== WHAT THE TASK REQUIRES ==
Rename "collection date" to "date of collection" throughout the entries below and keep everything else the same. Leave the pictures out.

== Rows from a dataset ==
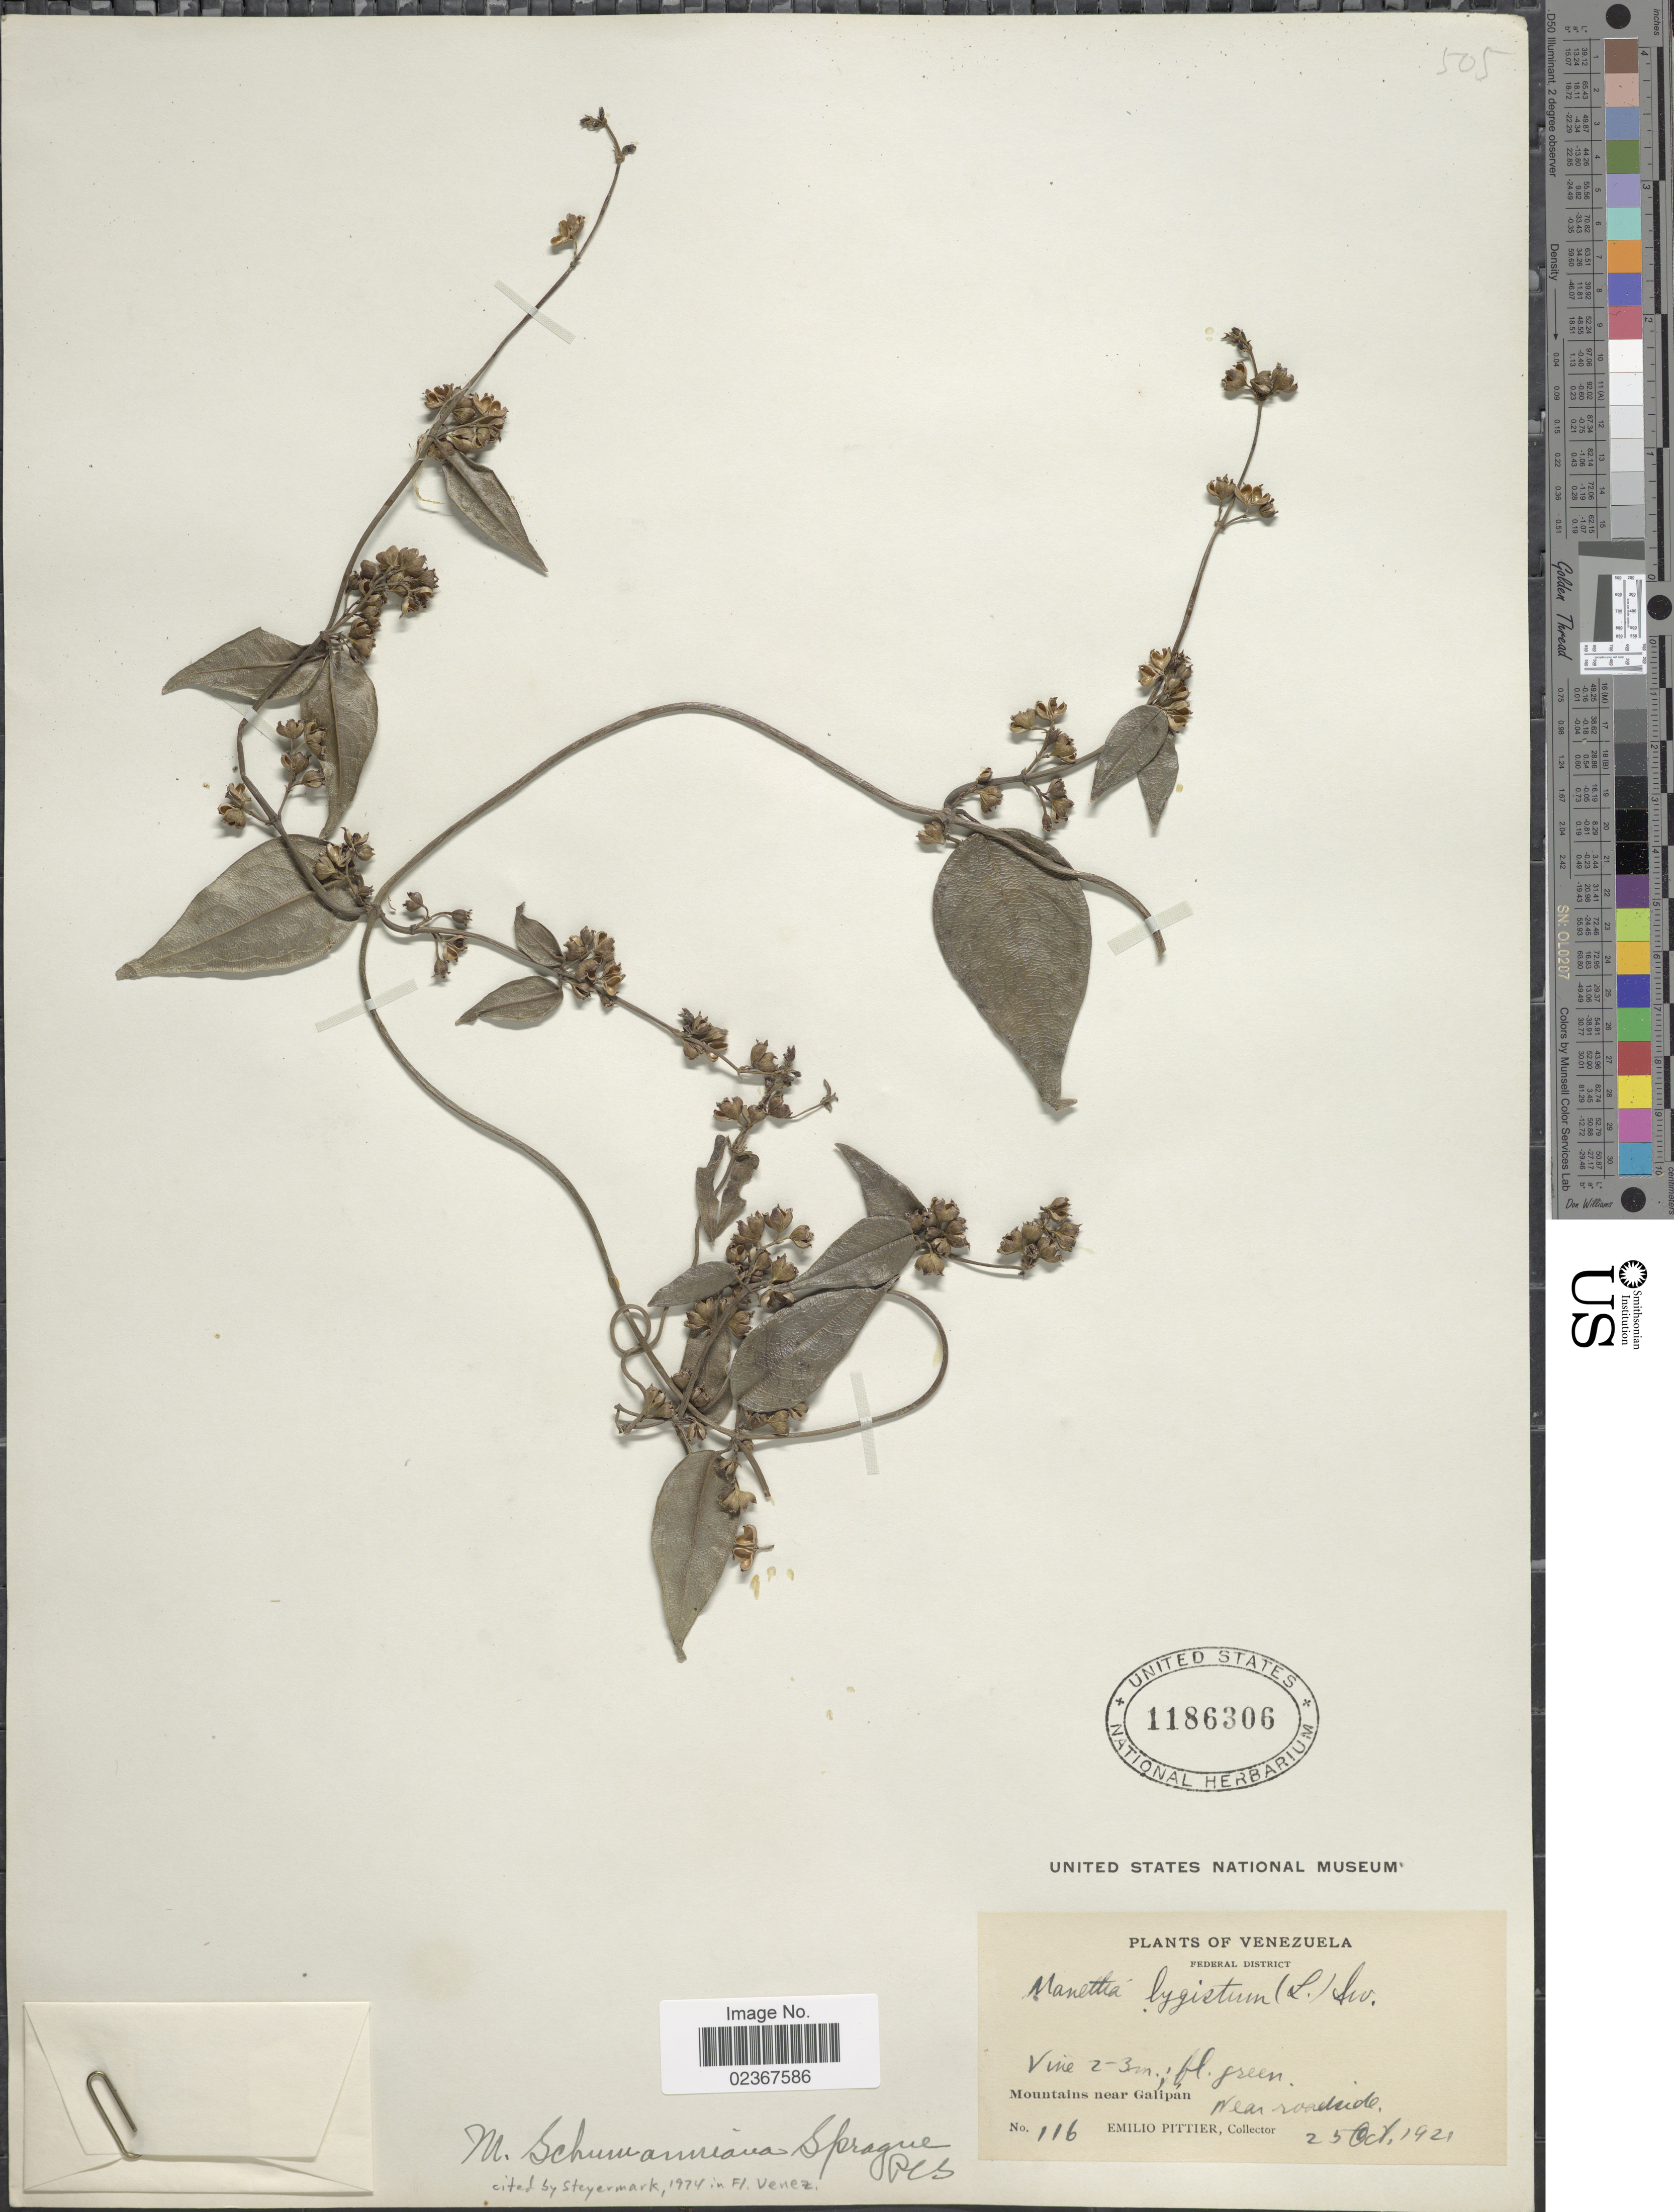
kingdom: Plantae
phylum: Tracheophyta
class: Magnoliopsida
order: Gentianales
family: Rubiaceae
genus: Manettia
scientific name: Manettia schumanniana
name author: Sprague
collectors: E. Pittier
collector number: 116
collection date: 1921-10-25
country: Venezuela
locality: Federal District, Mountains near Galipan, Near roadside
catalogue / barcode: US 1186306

== ANSWER IN FULL ==
kingdom: Plantae
phylum: Tracheophyta
class: Magnoliopsida
order: Gentianales
family: Rubiaceae
genus: Manettia
scientific name: Manettia schumanniana
name author: Sprague
collectors: E. Pittier
collector number: 116
date of collection: 1921-10-25
country: Venezuela
locality: Federal District, Mountains near Galipan, Near roadside
catalogue / barcode: US 1186306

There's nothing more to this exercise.